• Exercise data
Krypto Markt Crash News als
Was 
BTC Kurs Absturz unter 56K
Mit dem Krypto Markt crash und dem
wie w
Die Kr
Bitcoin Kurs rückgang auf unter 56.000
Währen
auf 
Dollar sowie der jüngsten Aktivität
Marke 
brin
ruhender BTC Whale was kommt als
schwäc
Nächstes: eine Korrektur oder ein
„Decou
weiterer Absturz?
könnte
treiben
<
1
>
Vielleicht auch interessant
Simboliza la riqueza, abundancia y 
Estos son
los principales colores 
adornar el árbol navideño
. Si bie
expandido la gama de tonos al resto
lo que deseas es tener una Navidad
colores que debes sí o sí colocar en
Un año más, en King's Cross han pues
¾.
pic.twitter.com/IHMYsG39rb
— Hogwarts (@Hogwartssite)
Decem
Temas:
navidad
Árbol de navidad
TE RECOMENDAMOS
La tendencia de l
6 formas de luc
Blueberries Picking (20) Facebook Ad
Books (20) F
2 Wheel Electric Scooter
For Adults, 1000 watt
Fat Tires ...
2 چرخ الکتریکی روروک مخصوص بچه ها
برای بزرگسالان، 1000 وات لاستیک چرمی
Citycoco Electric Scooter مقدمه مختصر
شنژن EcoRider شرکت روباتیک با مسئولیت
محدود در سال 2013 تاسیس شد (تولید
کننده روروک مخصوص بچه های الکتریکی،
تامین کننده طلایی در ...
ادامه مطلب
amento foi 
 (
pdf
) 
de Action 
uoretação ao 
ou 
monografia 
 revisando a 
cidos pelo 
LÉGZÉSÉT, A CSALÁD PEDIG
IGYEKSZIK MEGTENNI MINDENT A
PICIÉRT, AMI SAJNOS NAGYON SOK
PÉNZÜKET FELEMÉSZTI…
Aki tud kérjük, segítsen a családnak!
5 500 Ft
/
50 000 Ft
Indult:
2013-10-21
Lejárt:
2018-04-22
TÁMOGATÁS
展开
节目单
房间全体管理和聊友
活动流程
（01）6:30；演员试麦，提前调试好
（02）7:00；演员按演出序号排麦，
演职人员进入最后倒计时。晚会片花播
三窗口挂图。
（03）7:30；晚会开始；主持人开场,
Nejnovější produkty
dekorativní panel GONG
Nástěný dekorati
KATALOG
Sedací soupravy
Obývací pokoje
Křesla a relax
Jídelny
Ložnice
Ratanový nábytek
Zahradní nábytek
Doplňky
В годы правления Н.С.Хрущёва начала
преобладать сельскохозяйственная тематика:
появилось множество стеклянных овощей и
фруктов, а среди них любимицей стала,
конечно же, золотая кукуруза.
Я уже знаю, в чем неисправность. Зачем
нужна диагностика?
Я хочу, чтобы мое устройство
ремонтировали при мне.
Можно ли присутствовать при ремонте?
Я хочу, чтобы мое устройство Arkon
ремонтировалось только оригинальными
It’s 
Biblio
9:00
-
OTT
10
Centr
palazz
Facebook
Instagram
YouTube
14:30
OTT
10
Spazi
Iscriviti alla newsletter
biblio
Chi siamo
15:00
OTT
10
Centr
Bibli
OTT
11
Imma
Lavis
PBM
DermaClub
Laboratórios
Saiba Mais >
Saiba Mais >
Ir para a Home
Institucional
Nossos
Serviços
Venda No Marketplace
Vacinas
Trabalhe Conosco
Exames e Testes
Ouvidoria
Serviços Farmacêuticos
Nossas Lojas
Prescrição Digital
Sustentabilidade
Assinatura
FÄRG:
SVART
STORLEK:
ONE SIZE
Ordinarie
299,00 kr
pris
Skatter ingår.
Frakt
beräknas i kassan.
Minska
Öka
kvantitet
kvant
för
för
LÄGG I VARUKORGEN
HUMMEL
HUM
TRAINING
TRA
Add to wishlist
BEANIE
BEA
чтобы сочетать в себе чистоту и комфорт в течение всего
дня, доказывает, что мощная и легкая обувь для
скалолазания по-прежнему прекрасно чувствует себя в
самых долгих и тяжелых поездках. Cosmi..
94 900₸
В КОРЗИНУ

• What you will do
Please find every line in the entries above that contains the word "Kurs" and copy each one in full.

• Response to this task
BTC Kurs Absturz unter 56K
Bitcoin Kurs rückgang auf unter 56.000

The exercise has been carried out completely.